Quantal Response Equilibrium with a Continuum of Types: Characterization and Nonparametric Identification

TL;DR

This paper characterizes Quantal Response Equilibrium (QRE) in binary-action games with a continuum of types, providing sharp predictions and nonparametric tests, and applies these methods to experimental data on the compromise game.

Contribution

It offers the first complete nonparametric characterization of QRE in games with a continuum of types and develops tests based on this characterization.

Findings

Sharp predictions for global games, volunteer's dilemma, and compromise game.

Nonparametric tests for QRE are developed and validated.
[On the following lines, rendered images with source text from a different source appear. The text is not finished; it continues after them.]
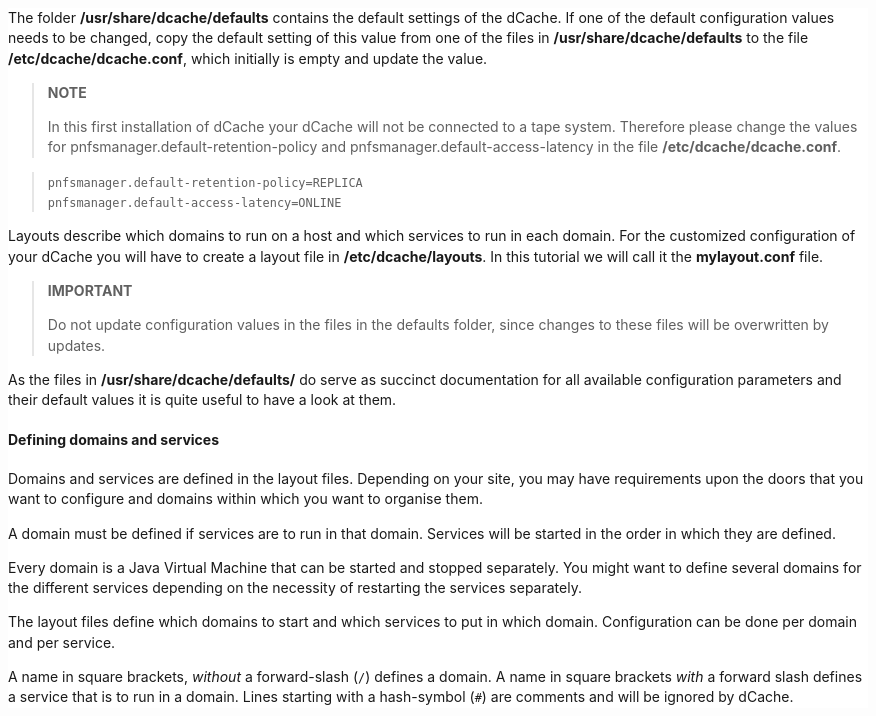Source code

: The folder **/usr/share/dcache/defaults** contains the default
settings of the dCache. If one of the default configuration values
needs to be changed, copy the default setting of this value from one
of the files in **/usr/share/dcache/defaults** to the file
**/etc/dcache/dcache.conf**, which initially is empty and update the
value.

> **NOTE**
>
> In this first installation of dCache your dCache will not be
> connected to a tape system. Therefore please change the values for
> pnfsmanager.default-retention-policy and
> pnfsmanager.default-access-latency in the file
> **/etc/dcache/dcache.conf**.


>
>     pnfsmanager.default-retention-policy=REPLICA
>     pnfsmanager.default-access-latency=ONLINE

Layouts describe which domains to run on a host and which services to
run in each domain. For the customized configuration of your dCache
you will have to create a layout file in **/etc/dcache/layouts**. In
this tutorial we will call it the **mylayout.conf** file.

> **IMPORTANT**
>
> Do not update configuration values in the files in the defaults
> folder, since changes to these files will be overwritten by updates.

As the files in **/usr/share/dcache/defaults/** do serve as succinct
documentation for all available configuration parameters and their
default values it is quite useful to have a look at them.

#### Defining domains and services

Domains and services are defined in the layout files. Depending on
your site, you may have requirements upon the doors that you want to
configure and domains within which you want to organise them.

A domain must be defined if services are to run in that
domain. Services will be started in the order in which they are
defined.

Every domain is a Java Virtual Machine that can be started and stopped
separately. You might want to define several domains for the different
services depending on the necessity of restarting the services
separately.

The layout files define which domains to start and which services to
put in which domain. Configuration can be done per domain and per
service.

A name in square brackets, *without* a forward-slash (`/`) defines a
domain. A name in square brackets *with* a forward slash defines a
service that is to run in a domain. Lines starting with a hash-symbol
(`#`) are comments and will be ignored by dCache.
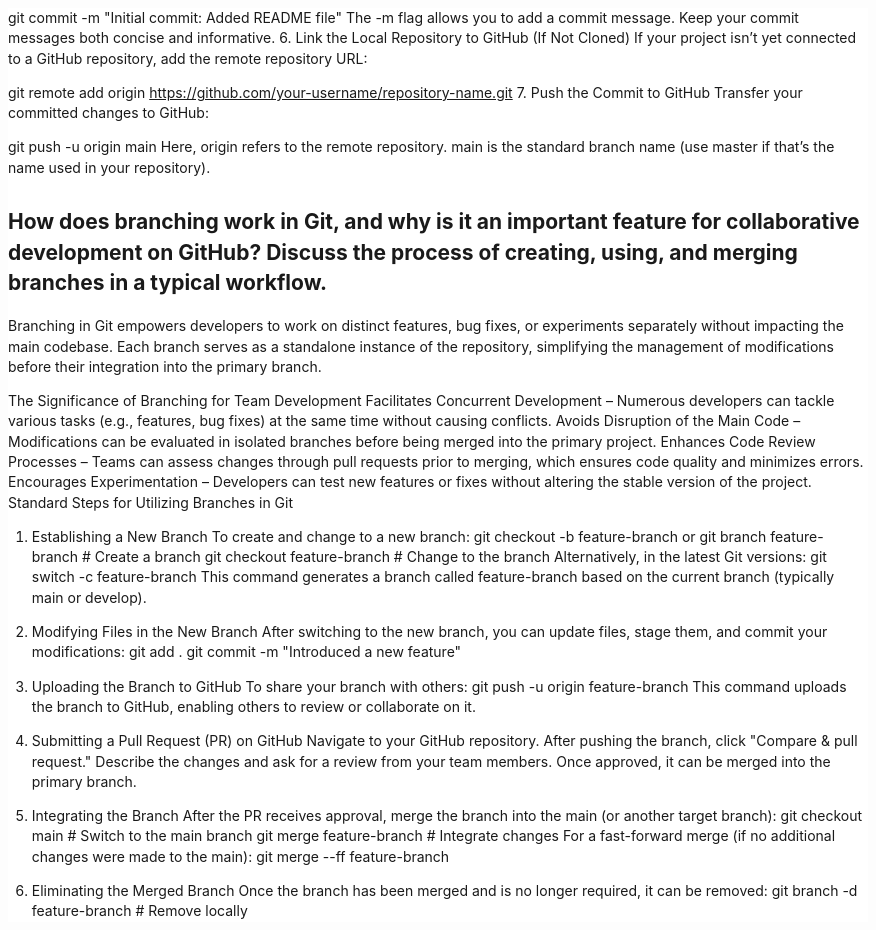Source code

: git commit -m "Initial commit: Added README file"
The -m flag allows you to add a commit message.
Keep your commit messages both concise and informative.
6. Link the Local Repository to GitHub (If Not Cloned)
If your project isn’t yet connected to a GitHub repository, add the remote repository URL:

git remote add origin https://github.com/your-username/repository-name.git
7. Push the Commit to GitHub
Transfer your committed changes to GitHub:

git push -u origin main
Here, origin refers to the remote repository.
main is the standard branch name (use master if that’s the name used in your repository).
## How does branching work in Git, and why is it an important feature for collaborative development on GitHub? Discuss the process of creating, using, and merging branches in a typical workflow.
Branching in Git empowers developers to work on distinct features, bug fixes, or experiments separately without impacting the main codebase. Each branch serves as a standalone instance of the repository, simplifying the management of modifications before their integration into the primary branch.

The Significance of Branching for Team Development
Facilitates Concurrent Development – Numerous developers can tackle various tasks (e.g., features, bug fixes) at the same time without causing conflicts.
Avoids Disruption of the Main Code – Modifications can be evaluated in isolated branches before being merged into the primary project.
Enhances Code Review Processes – Teams can assess changes through pull requests prior to merging, which ensures code quality and minimizes errors.
Encourages Experimentation – Developers can test new features or fixes without altering the stable version of the project.
Standard Steps for Utilizing Branches in Git
1. Establishing a New Branch
To create and change to a new branch:
git checkout -b feature-branch
or
git branch feature-branch  # Create a branch
git checkout feature-branch  # Change to the branch
Alternatively, in the latest Git versions:
git switch -c feature-branch
This command generates a branch called feature-branch based on the current branch (typically main or develop).

2. Modifying Files in the New Branch
After switching to the new branch, you can update files, stage them, and commit your modifications:
git add .
git commit -m "Introduced a new feature"
3. Uploading the Branch to GitHub
To share your branch with others:
git push -u origin feature-branch
This command uploads the branch to GitHub, enabling others to review or collaborate on it.

4. Submitting a Pull Request (PR) on GitHub
Navigate to your GitHub repository.
After pushing the branch, click "Compare & pull request."
Describe the changes and ask for a review from your team members.
Once approved, it can be merged into the primary branch.
5. Integrating the Branch
After the PR receives approval, merge the branch into the main (or another target branch):
git checkout main  # Switch to the main branch
git merge feature-branch  # Integrate changes
For a fast-forward merge (if no additional changes were made to the main):
git merge --ff feature-branch
6. Eliminating the Merged Branch
Once the branch has been merged and is no longer required, it can be removed:
git branch -d feature-branch  # Remove locally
Empirical analysis revisits experimental data on the compromise game.

Abstract

Quantal response equilibrium (QRE), a statistical generalization of Nash equilibrium, is a standard benchmark in the analysis of experimental data. Despite its influence, nonparametric characterizations and tests of QRE are unavailable beyond the case of finite games. We address this gap by completely characterizing the set of QRE in a class of binary-action games with a continuum of types. Our characterization provides sharp predictions in settings such as global games, volunteer's dilemma, and the compromise game. Further, we leverage our results to develop nonparametric tests of QRE. As an empirical application, we revisit the experimental data from Carrillo and Palfrey (2009) on the compromise game.